Proposal : allocations made easier with non nullable types.

Andrei Alexandrescu SeeWebsiteForEmail at erdani.org
Mon Feb 9 20:59:25 PST 2009


dsimcha wrote:
> == Quote from Andrei Alexandrescu (SeeWebsiteForEmail at erdani.org)'s article
>> Sure. My suggested framework is one in which you'd use malloc for those
>> allocations. Then you can free. But plopping delete in the midst of a GC
>> system... that's just uncalled for.
>> Andrei
> 
> But then, you can't delete, for example, builtin arrays.

You oughtn't.

> Furthermore, if you use
> C's malloc/free, you have to be really anal about making sure all code paths free
> the memory.

I agree. But the underlying idea is that those places are few and far apart.

> With the ability to manually free GC managed memory, it becomes ok to
> miss an infrequently taken code path, like an exception, because it's just a
> performance optimization.

The problem is, many (most?) GCs don't support manual deletion.
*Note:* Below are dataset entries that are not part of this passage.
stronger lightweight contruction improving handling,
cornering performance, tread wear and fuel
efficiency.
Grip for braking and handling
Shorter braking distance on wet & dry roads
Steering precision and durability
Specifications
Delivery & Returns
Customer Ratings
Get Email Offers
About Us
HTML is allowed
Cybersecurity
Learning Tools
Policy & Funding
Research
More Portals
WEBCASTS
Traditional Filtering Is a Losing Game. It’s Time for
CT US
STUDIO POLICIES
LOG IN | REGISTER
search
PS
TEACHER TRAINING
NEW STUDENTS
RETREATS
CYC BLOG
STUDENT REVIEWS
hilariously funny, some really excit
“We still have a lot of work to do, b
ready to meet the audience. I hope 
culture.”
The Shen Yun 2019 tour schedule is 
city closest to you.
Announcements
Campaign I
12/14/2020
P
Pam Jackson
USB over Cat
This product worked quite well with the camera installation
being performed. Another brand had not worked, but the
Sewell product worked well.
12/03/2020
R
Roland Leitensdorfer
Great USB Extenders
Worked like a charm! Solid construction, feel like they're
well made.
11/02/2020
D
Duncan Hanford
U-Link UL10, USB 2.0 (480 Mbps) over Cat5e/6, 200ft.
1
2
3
That's a 
quirk rather endemic to D's implementation. Relying on it is not wise 
because other allocators will implement it as a do-nothing.
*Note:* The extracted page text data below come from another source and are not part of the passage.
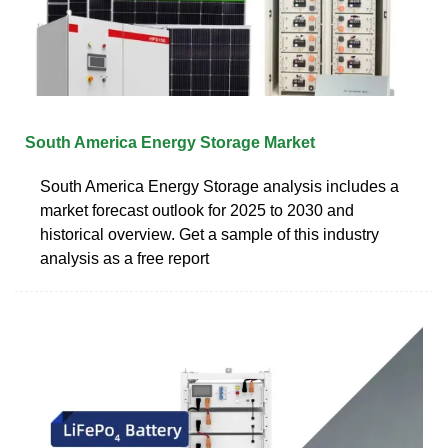
South America Energy Storage Market
South America Energy Storage analysis includes a
market forecast outlook for 2025 to 2030 and
historical overview. Get a sample of this industry
analysis as a free report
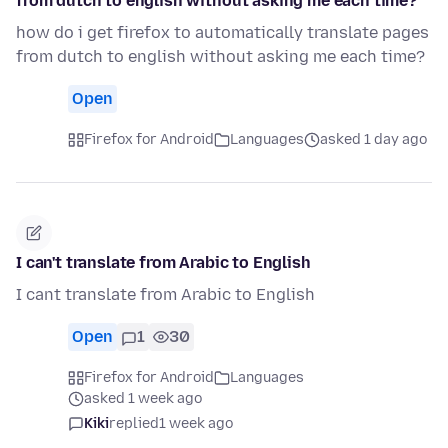
from dutch to english without asking me each time?
how do i get firefox to automatically translate pages
from dutch to english without asking me each time?
Open
Firefox for Android
Languages
asked 1 day ago
I can't translate from Arabic to English
I cant translate from Arabic to English
Open
1
30
Firefox for Android
Languages
asked 1 week ago
Kiki
replied
1 week ago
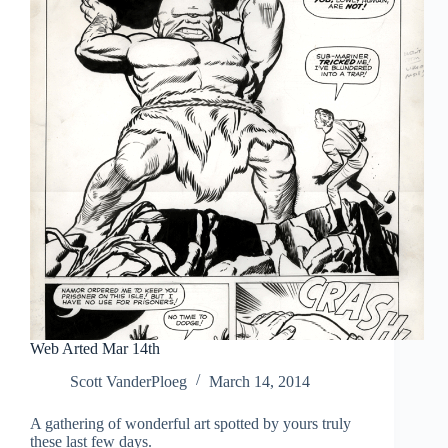
Web Arted Mar 14th
Scott VanderPloeg
March 14, 2014
A gathering of wonderful art spotted by yours truly
these last few days.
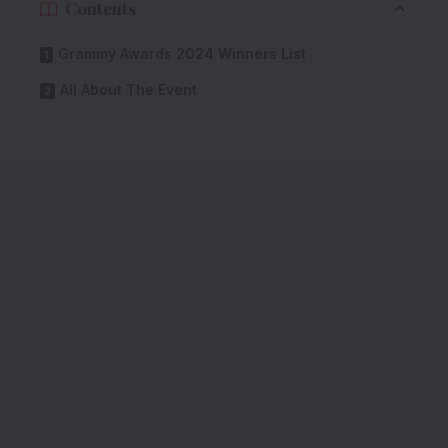
Contents
Grammy Awards 2024 Winners List
All About The Event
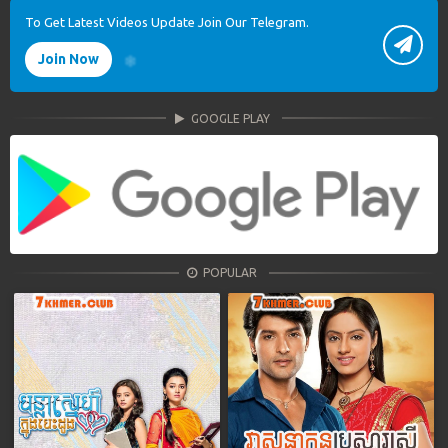
To Get Latest Videos Update Join Our Telegram.
Join Now
GOOGLE PLAY
POPULAR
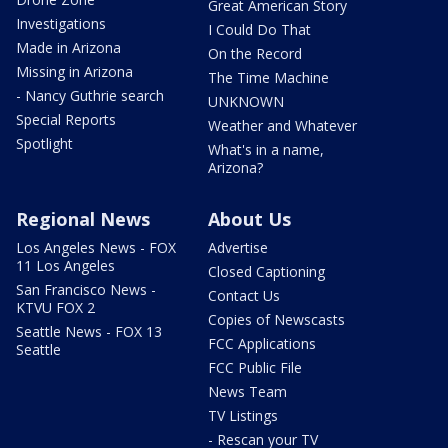
Great American Story
Investigations
I Could Do That
Made in Arizona
On the Record
Missing in Arizona
The Time Machine
- Nancy Guthrie search
UNKNOWN
Special Reports
Weather and Whatever
Spotlight
What's in a name,
Arizona?
Regional News
About Us
Los Angeles News - FOX
Advertise
11 Los Angeles
Closed Captioning
San Francisco News -
Contact Us
KTVU FOX 2
Copies of Newscasts
Seattle News - FOX 13
FCC Applications
Seattle
FCC Public File
News Team
TV Listings
- Rescan your TV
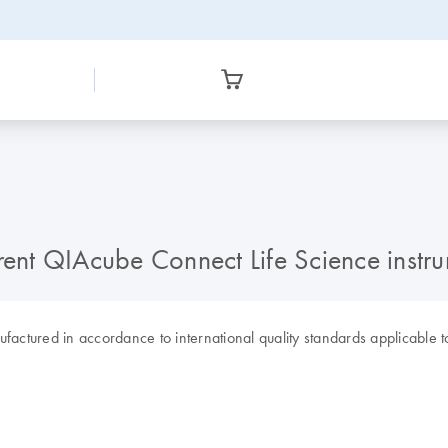
nt QIAcube Connect Life Science instru
tured in accordance to international quality standards applicable to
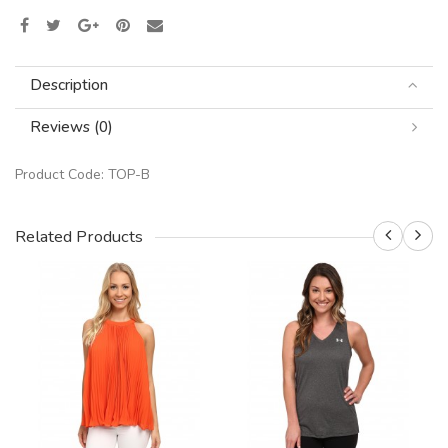
Description
Reviews (0)
Product Code:
TOP-B
Related Products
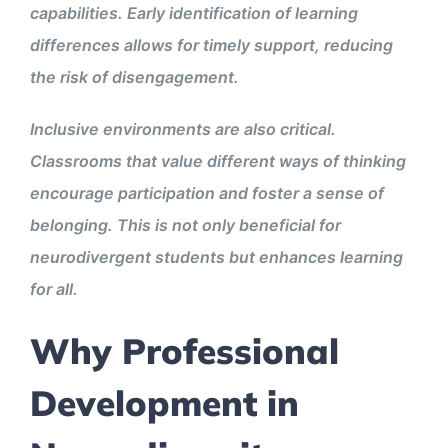
capabilities. Early identification of learning
differences allows for timely support, reducing
the risk of disengagement.
Inclusive environments are also critical.
Classrooms that value different ways of thinking
encourage participation and foster a sense of
belonging. This is not only beneficial for
neurodivergent students but enhances learning
for all.
Why Professional
Development in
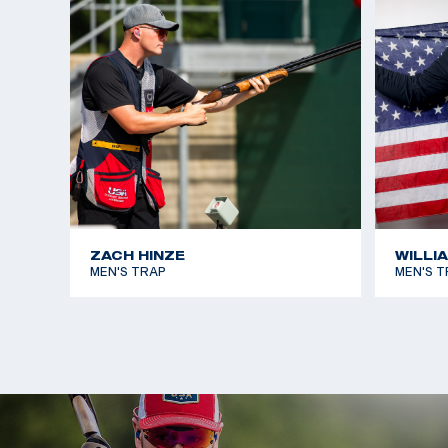
his time thus far at the USAMU and a member of t
Team he has a plethora on national and internation
experience and success.
In the past few years Christian has excelled within
skeet scene. At the 2019 Pan American Games he w
Skeet and at the 2022 International Shooting Spor
Championship he earned silver.
ZACH HINZE
WILLI
MEN'S TRAP
MEN'S T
But the real problem is that delete creates a safety hole. I'd rather 
keep at least the GC heap as free from corruption as possible.

> Lastly, using multiple heaps like this seems kind of
> inefficient.  There could be tons of free space on the GC heap, and you'd still be
> allocating on the C heap.
> 
> I think it's fine to remove the delete keyword, but at least keep the GC.free
> library function.

IMHO that is too unsafe for any of these arguments to convince me.